Con il prossimo ritiro delle forze straniere in Afghanistan entro l’11 settembre, Zebulon Simentov – l’ultimo ebreo del Paese – teme il ritorno dei talebani ed è pronto a partire per Israele: “Ho perso la fiducia nell’Afghanistan… non c’è più vita qui”
Per decenni, l’ebreo Zebulon Simentov, nato a Herat, si è rifiutato di lasciare l’Afghanistan – sopravvivendo all’invasione sovietica, alla guerra civile, al dominio brutale dei talebani e all’occupazione della sua patria da parte degli Stati Uniti.
Ma la prospettiva del ritorno dei talebani sta preparando l’ultimo ebreo di Kabul a dire addio. Timore che potrebbe diventare realtà in seguito all’accordo raggiunto da Washington per ritirare tutte le forze statunitensi entro il 20° anniversario dell’11 settembre, quattro mesi dopo la data del 1° maggio che era stata precedentemente ipotizzata negli accordi di Doha con i talebani nel febbraio 2020. Ad annunciare il ritiro delle truppe anche Italia, Germania, Regno Unito e Australia. L’unico Paese della coalizione con militari tuttora presenti nel Paese che considera un errore il ritiro delle truppe è la Repubblica Ceca.
La partenza di Simentov rappresenterebbe un triste simbolo dal punto di vista storico. Gli ebrei, infatti, hanno vissuto in Afghanistan per più di 2.500 anni; a decine di migliaia risiedevano una volta a Herat, dove quattro sinagoghe sono ancora in piedi a dare testimonianza dell’antica presenza della comunità nel Paese.
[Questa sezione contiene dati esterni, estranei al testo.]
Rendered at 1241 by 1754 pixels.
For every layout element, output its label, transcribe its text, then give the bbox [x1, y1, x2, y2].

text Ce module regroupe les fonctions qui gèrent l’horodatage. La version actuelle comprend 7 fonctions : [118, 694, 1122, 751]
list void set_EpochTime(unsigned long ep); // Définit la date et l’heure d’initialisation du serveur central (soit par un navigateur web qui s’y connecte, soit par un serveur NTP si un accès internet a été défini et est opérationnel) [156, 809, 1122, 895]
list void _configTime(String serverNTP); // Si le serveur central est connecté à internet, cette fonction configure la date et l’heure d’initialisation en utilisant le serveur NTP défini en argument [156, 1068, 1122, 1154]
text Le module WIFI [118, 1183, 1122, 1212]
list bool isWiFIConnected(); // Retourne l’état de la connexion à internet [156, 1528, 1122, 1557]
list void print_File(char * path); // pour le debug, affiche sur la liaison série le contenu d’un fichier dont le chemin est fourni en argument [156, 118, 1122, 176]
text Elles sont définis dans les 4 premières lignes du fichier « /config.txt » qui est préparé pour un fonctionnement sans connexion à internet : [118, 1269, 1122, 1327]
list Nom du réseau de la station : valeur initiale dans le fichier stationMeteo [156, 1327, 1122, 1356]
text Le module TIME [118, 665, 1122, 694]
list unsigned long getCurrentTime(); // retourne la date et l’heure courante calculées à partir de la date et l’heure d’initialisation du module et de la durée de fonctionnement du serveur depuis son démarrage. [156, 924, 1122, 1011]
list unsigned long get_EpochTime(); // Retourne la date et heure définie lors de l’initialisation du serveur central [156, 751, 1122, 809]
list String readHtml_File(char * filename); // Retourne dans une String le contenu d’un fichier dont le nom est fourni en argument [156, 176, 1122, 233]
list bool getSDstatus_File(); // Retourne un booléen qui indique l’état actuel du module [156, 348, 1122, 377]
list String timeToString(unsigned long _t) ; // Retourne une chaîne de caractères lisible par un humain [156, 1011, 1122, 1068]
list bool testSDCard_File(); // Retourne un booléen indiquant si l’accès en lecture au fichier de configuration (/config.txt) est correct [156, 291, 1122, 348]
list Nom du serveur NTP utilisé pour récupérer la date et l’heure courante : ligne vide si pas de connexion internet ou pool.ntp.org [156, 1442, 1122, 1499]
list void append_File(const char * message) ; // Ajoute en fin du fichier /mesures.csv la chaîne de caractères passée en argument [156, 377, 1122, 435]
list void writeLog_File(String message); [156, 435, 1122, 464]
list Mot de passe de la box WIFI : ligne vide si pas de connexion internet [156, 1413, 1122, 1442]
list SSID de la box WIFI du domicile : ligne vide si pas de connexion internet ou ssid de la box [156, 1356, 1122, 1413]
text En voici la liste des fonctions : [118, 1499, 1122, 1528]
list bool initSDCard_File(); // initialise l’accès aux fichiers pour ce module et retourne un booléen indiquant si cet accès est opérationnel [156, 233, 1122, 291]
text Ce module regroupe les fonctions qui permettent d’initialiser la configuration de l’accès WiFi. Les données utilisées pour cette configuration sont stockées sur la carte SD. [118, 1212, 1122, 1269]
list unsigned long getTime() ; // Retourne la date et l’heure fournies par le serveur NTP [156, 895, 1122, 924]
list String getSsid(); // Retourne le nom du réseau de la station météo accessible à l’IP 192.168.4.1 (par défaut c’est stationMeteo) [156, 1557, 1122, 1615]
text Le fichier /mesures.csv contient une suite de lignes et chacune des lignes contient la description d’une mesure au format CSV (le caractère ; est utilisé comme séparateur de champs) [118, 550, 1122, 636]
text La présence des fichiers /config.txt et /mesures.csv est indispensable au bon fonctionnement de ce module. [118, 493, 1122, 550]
A partire dal XIX secolo molti ebrei hanno lasciato questa terra per tonare in terra di Israele. Anche i parenti di Simentov se ne sono andati, comprese sua moglie e le sue due figlie. Ora è certo di essere l’ultimo ebreo afgano nel Paese.
“Perché dovrei rimanere? Mi chiamano infedele”, ha raccontato Simentov all’agenzia Afp nell’unica sinagoga di Kabul. “Sono l’ultimo, l’unico ebreo in Afghanistan… Le cose potrebbero peggiorare per me qui. Ho deciso di partire per Israele se dovessero tornare i talebani”. Vestito con una tunica e pantaloni tradizionali afgani, una kippah nera ebraica e i tefillin sulla fronte, Simentov ricorda gli anni prima dell’invasione sovietica come il periodo migliore per l’Afghanistan. “I seguaci di ogni religione e setta avevano piena libertà a quel tempo”, ha affermato Simentov, che si definisce un afgano orgoglioso.
Ma quanto avvenuto da allora lo ha amareggiato – in particolare il dominio talebano dal 1996 al 2001, quando gli islamisti hanno cercato di convertirlo. “Questo vergognoso regime talebano mi ha messo in prigione quattro volte”, ha raccontato. In un episodio hanno saccheggiato la sinagoga, strappato i libri in ebraico, rotto le menorah – i candelabri – e portato via l’antica Torah. “Per i talebani questo è l’Emirato Islamico e gli ebrei non hanno diritti qui”.
Simentov, tuttavia, finora ha sempre rifiutato di andarsene. “Ho resistito. Ho reso la religione di Mosè orgogliosa qui”, ha raccontato all’agenzia Afp baciando il pavimento della sinagoga. “Se non fosse stato per me, la sinagoga sarebbe stata venduta 10, 20 volte”, ha aggiunto.
Quando i talebani sono stati cacciati nel 2001, Simentov credeva che l’Afghanistan avrebbe prosperato. “Pensavo che gli europei e gli americani avrebbero sistemato questo Paese… ma non è successo”. E ora teme quello che lo aspetta se rimane. “I talebani sono gli stessi di 21 anni fa. Ho perso la fiducia nell’Afghanistan… non c’è più vita qui”, ha concluso.